# WORK TO COMPLETE
Present the following data again exactly as it is shown.

*** EXERCISE MATERIALS ***

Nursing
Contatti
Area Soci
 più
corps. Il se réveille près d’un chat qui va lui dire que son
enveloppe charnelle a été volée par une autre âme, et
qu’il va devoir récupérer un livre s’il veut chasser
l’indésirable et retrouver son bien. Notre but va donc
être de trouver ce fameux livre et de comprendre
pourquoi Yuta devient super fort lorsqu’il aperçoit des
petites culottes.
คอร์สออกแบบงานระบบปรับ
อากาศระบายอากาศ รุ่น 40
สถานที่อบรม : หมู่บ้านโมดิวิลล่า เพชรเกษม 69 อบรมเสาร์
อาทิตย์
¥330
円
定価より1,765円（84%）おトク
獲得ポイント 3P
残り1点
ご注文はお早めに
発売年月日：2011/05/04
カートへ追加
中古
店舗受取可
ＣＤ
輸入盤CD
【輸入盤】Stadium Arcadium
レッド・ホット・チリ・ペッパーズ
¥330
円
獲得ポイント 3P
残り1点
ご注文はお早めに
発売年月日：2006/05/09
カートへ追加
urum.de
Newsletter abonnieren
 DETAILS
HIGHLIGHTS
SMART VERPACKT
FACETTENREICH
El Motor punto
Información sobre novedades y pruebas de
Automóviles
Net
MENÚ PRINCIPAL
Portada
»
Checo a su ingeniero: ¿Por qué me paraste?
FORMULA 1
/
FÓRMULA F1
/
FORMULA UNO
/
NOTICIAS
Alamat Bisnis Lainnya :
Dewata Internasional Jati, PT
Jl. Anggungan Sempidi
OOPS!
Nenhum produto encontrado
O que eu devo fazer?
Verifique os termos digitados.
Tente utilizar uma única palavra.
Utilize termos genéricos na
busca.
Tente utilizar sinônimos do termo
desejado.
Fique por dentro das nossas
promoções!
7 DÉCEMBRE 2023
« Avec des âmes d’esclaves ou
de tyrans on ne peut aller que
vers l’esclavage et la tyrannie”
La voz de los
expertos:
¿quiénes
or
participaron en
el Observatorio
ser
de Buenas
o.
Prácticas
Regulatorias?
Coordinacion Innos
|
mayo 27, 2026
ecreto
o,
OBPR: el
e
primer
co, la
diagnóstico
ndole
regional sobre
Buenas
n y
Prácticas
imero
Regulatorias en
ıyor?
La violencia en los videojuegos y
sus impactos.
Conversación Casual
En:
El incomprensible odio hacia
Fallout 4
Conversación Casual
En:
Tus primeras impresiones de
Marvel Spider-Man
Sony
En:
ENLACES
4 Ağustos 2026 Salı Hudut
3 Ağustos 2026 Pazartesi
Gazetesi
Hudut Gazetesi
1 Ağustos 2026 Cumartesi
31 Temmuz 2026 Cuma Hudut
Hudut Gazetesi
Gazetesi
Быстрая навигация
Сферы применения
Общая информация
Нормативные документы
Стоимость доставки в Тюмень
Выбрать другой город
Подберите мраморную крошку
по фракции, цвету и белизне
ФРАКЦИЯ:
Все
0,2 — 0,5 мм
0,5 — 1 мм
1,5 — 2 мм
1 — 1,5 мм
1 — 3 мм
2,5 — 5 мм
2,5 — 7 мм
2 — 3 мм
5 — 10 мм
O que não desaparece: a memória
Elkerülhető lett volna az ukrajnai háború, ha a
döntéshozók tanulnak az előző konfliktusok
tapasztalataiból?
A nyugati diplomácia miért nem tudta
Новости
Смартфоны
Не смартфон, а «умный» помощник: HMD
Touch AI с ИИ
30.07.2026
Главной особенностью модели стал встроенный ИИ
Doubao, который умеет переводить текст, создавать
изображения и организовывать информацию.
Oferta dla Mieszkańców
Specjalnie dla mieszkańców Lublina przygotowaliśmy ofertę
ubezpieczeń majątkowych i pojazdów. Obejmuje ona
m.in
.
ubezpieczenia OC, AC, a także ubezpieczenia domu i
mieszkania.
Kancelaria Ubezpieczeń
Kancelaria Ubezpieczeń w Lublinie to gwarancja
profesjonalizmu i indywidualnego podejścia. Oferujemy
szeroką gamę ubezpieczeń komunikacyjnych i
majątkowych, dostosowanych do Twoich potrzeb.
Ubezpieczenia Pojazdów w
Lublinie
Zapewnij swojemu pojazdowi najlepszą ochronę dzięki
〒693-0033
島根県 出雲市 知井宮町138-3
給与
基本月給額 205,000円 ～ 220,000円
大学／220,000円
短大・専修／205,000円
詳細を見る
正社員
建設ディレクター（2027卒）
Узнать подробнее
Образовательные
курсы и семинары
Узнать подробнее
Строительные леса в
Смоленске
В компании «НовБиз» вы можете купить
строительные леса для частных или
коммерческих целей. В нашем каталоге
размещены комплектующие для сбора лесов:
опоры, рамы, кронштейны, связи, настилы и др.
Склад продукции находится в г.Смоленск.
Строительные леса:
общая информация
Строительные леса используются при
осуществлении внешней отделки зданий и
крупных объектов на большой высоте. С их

***

# SOLUTION FOR THIS PROBLEM
Nursing
Contatti
Area Soci
 più
corps. Il se réveille près d’un chat qui va lui dire que son
enveloppe charnelle a été volée par une autre âme, et
qu’il va devoir récupérer un livre s’il veut chasser
l’indésirable et retrouver son bien. Notre but va donc
être de trouver ce fameux livre et de comprendre
pourquoi Yuta devient super fort lorsqu’il aperçoit des
petites culottes.
คอร์สออกแบบงานระบบปรับ
อากาศระบายอากาศ รุ่น 40
สถานที่อบรม : หมู่บ้านโมดิวิลล่า เพชรเกษม 69 อบรมเสาร์
อาทิตย์
¥330
円
定価より1,765円（84%）おトク
獲得ポイント 3P
残り1点
ご注文はお早めに
発売年月日：2011/05/04
カートへ追加
中古
店舗受取可
ＣＤ
輸入盤CD
【輸入盤】Stadium Arcadium
レッド・ホット・チリ・ペッパーズ
¥330
円
獲得ポイント 3P
残り1点
ご注文はお早めに
発売年月日：2006/05/09
カートへ追加
urum.de
Newsletter abonnieren
 DETAILS
HIGHLIGHTS
SMART VERPACKT
FACETTENREICH
El Motor punto
Información sobre novedades y pruebas de
Automóviles
Net
MENÚ PRINCIPAL
Portada
»
Checo a su ingeniero: ¿Por qué me paraste?
FORMULA 1
/
FÓRMULA F1
/
FORMULA UNO
/
NOTICIAS
Alamat Bisnis Lainnya :
Dewata Internasional Jati, PT
Jl. Anggungan Sempidi
OOPS!
Nenhum produto encontrado
O que eu devo fazer?
Verifique os termos digitados.
Tente utilizar uma única palavra.
Utilize termos genéricos na
busca.
Tente utilizar sinônimos do termo
desejado.
Fique por dentro das nossas
promoções!
7 DÉCEMBRE 2023
« Avec des âmes d’esclaves ou
de tyrans on ne peut aller que
vers l’esclavage et la tyrannie”
La voz de los
expertos:
¿quiénes
or
participaron en
el Observatorio
ser
de Buenas
o.
Prácticas
Regulatorias?
Coordinacion Innos
|
mayo 27, 2026
ecreto
o,
OBPR: el
e
primer
co, la
diagnóstico
ndole
regional sobre
Buenas
n y
Prácticas
imero
Regulatorias en
ıyor?
La violencia en los videojuegos y
sus impactos.
Conversación Casual
En:
El incomprensible odio hacia
Fallout 4
Conversación Casual
En:
Tus primeras impresiones de
Marvel Spider-Man
Sony
En:
ENLACES
4 Ağustos 2026 Salı Hudut
3 Ağustos 2026 Pazartesi
Gazetesi
Hudut Gazetesi
1 Ağustos 2026 Cumartesi
31 Temmuz 2026 Cuma Hudut
Hudut Gazetesi
Gazetesi
Быстрая навигация
Сферы применения
Общая информация
Нормативные документы
Стоимость доставки в Тюмень
Выбрать другой город
Подберите мраморную крошку
по фракции, цвету и белизне
ФРАКЦИЯ:
Все
0,2 — 0,5 мм
0,5 — 1 мм
1,5 — 2 мм
1 — 1,5 мм
1 — 3 мм
2,5 — 5 мм
2,5 — 7 мм
2 — 3 мм
5 — 10 мм
O que não desaparece: a memória
Elkerülhető lett volna az ukrajnai háború, ha a
döntéshozók tanulnak az előző konfliktusok
tapasztalataiból?
A nyugati diplomácia miért nem tudta
Новости
Смартфоны
Не смартфон, а «умный» помощник: HMD
Touch AI с ИИ
30.07.2026
Главной особенностью модели стал встроенный ИИ
Doubao, который умеет переводить текст, создавать
изображения и организовывать информацию.
Oferta dla Mieszkańców
Specjalnie dla mieszkańców Lublina przygotowaliśmy ofertę
ubezpieczeń majątkowych i pojazdów. Obejmuje ona
m.in
.
ubezpieczenia OC, AC, a także ubezpieczenia domu i
mieszkania.
Kancelaria Ubezpieczeń
Kancelaria Ubezpieczeń w Lublinie to gwarancja
profesjonalizmu i indywidualnego podejścia. Oferujemy
szeroką gamę ubezpieczeń komunikacyjnych i
majątkowych, dostosowanych do Twoich potrzeb.
Ubezpieczenia Pojazdów w
Lublinie
Zapewnij swojemu pojazdowi najlepszą ochronę dzięki
〒693-0033
島根県 出雲市 知井宮町138-3
給与
基本月給額 205,000円 ～ 220,000円
大学／220,000円
短大・専修／205,000円
詳細を見る
正社員
建設ディレクター（2027卒）
Узнать подробнее
Образовательные
курсы и семинары
Узнать подробнее
Строительные леса в
Смоленске
В компании «НовБиз» вы можете купить
строительные леса для частных или
коммерческих целей. В нашем каталоге
размещены комплектующие для сбора лесов:
опоры, рамы, кронштейны, связи, настилы и др.
Склад продукции находится в г.Смоленск.
Строительные леса:
общая информация
Строительные леса используются при
осуществлении внешней отделки зданий и
крупных объектов на большой высоте. С их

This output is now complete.